### Exercise objective
In the records that follow, the lines from the one containing "Freya Themes" to the one containing "You can do so", inclusive, are to be given again exactly.

### Data in this exercise
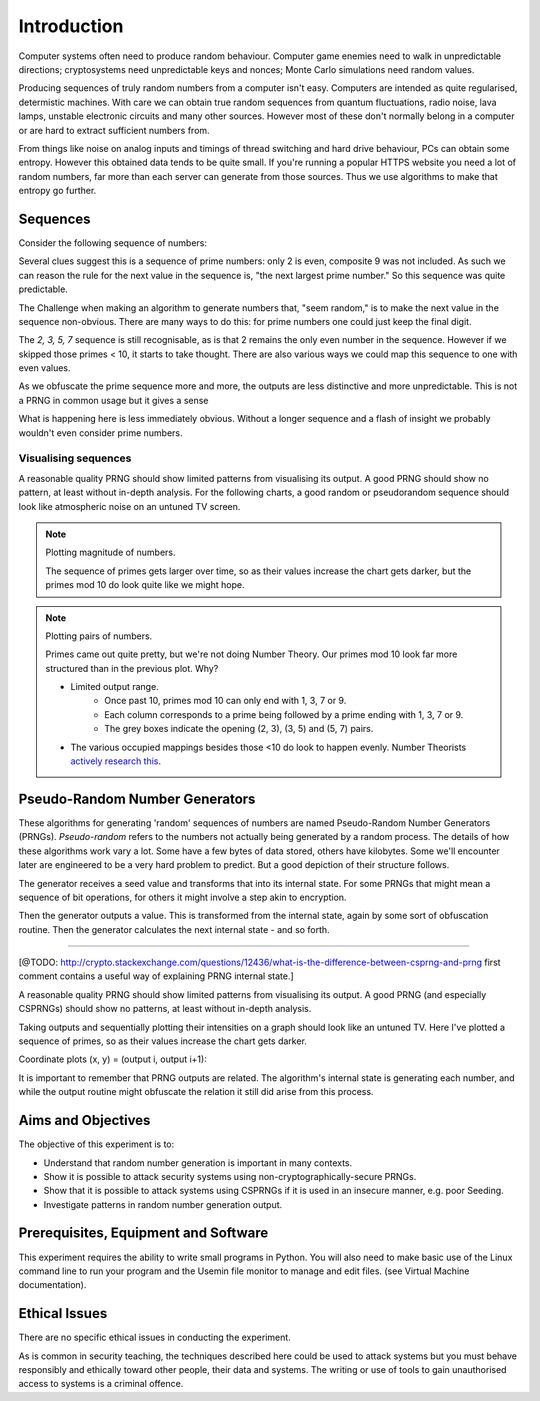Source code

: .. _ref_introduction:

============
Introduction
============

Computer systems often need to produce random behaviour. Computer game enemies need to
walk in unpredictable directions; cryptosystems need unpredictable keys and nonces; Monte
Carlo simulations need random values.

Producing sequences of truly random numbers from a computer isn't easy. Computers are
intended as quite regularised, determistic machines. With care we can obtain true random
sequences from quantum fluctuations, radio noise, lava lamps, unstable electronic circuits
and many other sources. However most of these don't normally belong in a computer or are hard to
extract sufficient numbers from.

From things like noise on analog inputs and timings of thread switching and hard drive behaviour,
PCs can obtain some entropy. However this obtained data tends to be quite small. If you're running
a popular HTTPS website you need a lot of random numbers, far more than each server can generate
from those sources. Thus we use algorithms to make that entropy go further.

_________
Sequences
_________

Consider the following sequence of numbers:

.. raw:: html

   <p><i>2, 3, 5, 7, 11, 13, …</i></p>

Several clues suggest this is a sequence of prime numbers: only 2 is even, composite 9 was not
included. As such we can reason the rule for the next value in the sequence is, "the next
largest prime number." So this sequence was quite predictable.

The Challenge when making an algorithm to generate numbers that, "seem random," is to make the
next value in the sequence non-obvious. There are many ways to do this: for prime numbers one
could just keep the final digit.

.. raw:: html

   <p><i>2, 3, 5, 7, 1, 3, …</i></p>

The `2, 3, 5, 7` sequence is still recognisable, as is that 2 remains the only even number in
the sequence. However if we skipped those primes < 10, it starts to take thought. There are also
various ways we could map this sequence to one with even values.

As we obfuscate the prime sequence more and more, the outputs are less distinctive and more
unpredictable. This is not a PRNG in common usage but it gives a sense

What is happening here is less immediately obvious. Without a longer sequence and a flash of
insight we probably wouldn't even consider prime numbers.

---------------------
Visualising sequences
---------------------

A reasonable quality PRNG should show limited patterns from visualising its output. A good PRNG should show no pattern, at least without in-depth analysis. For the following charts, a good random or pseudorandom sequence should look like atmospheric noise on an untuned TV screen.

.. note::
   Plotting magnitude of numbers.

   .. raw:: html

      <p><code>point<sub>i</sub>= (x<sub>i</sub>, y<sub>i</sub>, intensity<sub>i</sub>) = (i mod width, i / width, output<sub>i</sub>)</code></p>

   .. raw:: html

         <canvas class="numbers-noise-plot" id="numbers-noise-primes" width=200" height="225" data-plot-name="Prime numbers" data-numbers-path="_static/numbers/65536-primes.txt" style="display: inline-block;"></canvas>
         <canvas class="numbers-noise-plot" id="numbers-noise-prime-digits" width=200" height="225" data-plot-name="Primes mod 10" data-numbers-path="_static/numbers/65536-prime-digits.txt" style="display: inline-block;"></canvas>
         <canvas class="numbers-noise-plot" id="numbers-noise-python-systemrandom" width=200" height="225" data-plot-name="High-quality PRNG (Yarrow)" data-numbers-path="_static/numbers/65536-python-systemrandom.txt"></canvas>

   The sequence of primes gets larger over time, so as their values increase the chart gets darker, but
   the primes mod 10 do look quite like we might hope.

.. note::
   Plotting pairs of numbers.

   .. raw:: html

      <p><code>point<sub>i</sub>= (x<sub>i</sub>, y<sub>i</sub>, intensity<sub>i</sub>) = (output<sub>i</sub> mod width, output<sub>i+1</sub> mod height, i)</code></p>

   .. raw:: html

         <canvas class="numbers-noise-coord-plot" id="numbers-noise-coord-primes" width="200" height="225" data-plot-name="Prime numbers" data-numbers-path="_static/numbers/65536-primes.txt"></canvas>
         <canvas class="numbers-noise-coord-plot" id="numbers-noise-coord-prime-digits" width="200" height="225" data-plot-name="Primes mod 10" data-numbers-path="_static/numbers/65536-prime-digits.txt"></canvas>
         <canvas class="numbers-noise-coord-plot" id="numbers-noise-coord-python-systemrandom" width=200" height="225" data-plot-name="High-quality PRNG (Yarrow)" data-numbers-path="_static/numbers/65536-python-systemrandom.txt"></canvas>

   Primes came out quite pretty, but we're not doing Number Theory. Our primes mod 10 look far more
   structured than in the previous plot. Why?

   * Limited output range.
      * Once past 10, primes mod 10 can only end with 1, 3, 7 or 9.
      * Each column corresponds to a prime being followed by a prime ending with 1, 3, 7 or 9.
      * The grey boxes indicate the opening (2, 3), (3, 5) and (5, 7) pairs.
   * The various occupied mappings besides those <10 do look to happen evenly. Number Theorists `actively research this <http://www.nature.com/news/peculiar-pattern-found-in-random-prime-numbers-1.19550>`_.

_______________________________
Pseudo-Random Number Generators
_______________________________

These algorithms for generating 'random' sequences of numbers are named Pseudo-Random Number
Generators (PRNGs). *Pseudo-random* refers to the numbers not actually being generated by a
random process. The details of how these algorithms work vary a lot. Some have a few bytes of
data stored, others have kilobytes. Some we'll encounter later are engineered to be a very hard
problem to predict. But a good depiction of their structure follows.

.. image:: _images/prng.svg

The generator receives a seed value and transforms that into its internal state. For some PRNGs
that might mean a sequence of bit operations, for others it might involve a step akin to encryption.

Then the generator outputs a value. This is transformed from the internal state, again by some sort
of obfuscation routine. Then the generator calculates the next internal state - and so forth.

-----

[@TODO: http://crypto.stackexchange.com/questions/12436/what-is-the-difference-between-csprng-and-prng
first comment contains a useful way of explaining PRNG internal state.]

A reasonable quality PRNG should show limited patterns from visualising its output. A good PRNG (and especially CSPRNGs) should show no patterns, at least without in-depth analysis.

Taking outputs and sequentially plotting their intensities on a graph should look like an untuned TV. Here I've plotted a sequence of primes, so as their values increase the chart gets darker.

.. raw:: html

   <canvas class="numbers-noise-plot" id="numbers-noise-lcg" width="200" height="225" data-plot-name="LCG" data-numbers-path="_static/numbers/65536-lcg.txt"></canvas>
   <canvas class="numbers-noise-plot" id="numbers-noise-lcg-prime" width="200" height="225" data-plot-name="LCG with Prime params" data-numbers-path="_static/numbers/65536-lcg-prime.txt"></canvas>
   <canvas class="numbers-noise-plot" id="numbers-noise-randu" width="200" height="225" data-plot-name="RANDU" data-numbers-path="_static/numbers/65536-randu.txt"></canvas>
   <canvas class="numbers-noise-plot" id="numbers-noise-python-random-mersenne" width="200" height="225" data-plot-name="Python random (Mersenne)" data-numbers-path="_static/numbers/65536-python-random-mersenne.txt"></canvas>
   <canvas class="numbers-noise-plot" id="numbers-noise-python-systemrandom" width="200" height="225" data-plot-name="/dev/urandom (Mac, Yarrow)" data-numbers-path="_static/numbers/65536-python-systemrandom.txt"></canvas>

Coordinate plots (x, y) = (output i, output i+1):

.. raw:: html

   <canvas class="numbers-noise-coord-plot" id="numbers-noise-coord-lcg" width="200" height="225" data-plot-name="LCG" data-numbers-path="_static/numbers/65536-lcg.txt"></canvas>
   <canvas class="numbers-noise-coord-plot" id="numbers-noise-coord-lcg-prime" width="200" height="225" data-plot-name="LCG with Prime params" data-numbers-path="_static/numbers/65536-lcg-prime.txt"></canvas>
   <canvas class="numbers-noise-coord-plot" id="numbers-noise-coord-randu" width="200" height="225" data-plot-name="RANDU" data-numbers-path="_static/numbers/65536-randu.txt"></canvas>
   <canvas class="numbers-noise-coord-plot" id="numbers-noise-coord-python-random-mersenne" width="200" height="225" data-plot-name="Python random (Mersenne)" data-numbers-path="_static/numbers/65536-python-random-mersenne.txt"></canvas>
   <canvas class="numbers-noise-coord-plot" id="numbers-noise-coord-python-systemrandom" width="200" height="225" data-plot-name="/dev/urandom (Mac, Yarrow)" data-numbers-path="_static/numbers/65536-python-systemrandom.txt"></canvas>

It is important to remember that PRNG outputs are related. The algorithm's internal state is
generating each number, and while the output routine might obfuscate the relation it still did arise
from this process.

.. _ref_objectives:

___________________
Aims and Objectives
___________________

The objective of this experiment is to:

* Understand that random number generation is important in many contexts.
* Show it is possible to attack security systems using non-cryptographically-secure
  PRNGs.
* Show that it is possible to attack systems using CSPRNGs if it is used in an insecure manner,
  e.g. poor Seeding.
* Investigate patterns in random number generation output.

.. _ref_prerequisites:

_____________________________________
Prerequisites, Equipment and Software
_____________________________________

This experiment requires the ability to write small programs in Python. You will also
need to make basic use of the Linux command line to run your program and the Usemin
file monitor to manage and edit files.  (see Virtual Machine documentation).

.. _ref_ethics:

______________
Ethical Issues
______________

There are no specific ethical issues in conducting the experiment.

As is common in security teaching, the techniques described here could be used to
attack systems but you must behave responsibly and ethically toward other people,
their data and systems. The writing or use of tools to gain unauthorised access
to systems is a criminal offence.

---
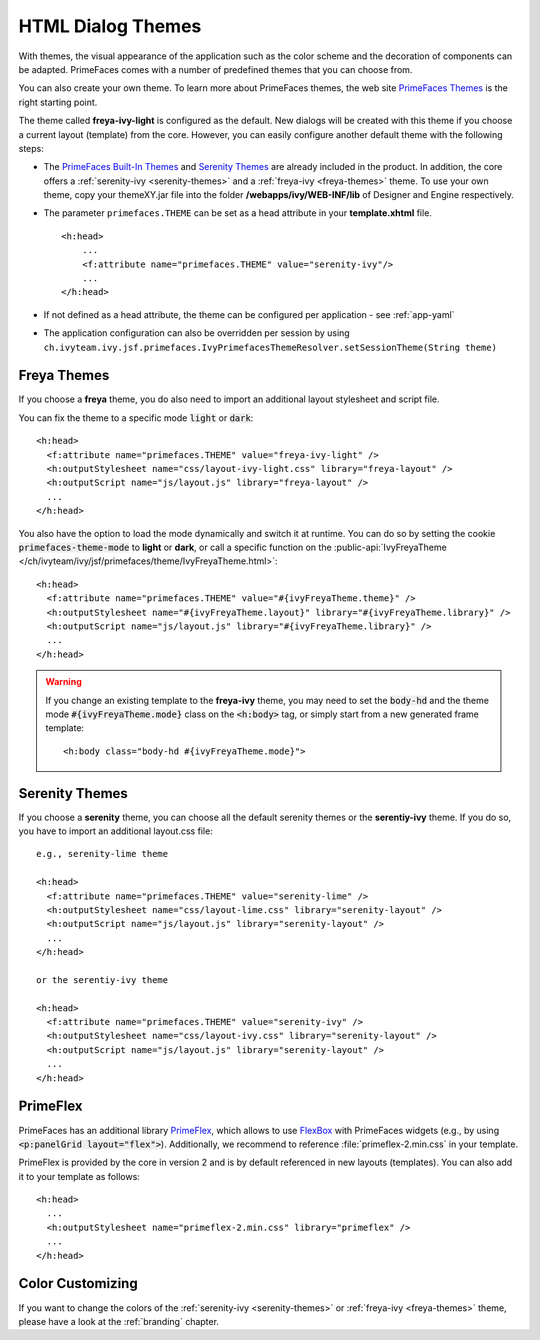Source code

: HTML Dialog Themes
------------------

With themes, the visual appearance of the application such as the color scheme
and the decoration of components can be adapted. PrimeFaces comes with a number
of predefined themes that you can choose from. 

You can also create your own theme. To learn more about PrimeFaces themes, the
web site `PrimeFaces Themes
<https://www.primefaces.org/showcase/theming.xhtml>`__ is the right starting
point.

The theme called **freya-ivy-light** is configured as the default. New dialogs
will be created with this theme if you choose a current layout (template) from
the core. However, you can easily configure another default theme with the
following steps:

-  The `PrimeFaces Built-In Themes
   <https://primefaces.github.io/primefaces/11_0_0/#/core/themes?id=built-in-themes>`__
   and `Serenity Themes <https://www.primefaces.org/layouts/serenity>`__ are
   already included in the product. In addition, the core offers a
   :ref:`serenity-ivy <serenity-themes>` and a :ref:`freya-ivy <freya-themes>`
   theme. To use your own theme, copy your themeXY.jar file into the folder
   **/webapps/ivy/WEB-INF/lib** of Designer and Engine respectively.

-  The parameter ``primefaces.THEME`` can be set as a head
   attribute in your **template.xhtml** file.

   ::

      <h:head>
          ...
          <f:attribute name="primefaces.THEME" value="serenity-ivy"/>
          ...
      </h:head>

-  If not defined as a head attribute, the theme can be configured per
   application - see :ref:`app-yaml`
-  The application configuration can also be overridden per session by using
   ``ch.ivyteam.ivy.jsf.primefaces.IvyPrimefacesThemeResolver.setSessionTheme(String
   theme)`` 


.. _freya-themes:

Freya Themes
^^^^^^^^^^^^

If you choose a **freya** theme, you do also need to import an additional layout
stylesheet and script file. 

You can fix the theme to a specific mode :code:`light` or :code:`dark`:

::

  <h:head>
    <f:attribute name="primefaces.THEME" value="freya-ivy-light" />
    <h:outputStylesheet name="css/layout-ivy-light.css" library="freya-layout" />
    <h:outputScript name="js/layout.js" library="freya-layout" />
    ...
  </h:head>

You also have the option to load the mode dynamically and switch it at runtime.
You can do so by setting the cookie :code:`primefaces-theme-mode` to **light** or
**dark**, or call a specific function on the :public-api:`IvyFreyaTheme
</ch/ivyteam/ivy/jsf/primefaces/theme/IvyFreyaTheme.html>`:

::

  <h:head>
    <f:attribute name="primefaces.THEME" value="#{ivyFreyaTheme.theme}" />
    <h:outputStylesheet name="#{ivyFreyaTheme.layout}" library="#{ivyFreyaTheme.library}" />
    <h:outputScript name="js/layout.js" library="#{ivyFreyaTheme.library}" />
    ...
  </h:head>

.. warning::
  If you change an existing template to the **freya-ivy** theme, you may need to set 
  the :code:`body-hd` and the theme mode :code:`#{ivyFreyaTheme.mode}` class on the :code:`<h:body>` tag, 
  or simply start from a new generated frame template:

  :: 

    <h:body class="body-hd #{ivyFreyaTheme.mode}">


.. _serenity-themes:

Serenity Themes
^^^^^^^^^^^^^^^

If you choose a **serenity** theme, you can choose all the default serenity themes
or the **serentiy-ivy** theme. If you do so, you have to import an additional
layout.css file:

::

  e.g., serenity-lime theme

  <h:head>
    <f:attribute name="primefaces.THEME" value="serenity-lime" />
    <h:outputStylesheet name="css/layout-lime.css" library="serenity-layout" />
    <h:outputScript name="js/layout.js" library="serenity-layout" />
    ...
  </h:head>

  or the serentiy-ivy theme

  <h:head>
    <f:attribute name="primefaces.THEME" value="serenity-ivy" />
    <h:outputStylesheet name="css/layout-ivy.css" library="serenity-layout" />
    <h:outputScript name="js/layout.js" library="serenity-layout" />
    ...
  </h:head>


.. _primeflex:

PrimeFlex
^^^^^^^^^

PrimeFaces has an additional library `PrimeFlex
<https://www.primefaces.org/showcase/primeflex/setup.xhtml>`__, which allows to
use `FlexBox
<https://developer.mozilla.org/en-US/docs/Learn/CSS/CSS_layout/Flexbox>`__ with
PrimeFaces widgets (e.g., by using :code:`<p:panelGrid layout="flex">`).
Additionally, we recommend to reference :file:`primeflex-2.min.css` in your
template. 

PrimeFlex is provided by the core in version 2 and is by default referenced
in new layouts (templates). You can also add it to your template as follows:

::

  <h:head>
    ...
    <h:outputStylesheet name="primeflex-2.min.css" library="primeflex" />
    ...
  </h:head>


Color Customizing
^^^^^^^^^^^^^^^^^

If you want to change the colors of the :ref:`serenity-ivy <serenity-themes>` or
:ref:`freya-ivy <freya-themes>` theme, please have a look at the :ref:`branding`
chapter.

### Solution to the exercise
Freya Themes
^^^^^^^^^^^^

If you choose a **freya** theme, you do also need to import an additional layout
stylesheet and script file. 

You can fix the theme to a specific mode :code:`light` or :code:`dark`:

::

  <h:head>
    <f:attribute name="primefaces.THEME" value="freya-ivy-light" />
    <h:outputStylesheet name="css/layout-ivy-light.css" library="freya-layout" />
    <h:outputScript name="js/layout.js" library="freya-layout" />
    ...
  </h:head>

You also have the option to load the mode dynamically and switch it at runtime.
You can do so by setting the cookie :code:`primefaces-theme-mode` to **light** or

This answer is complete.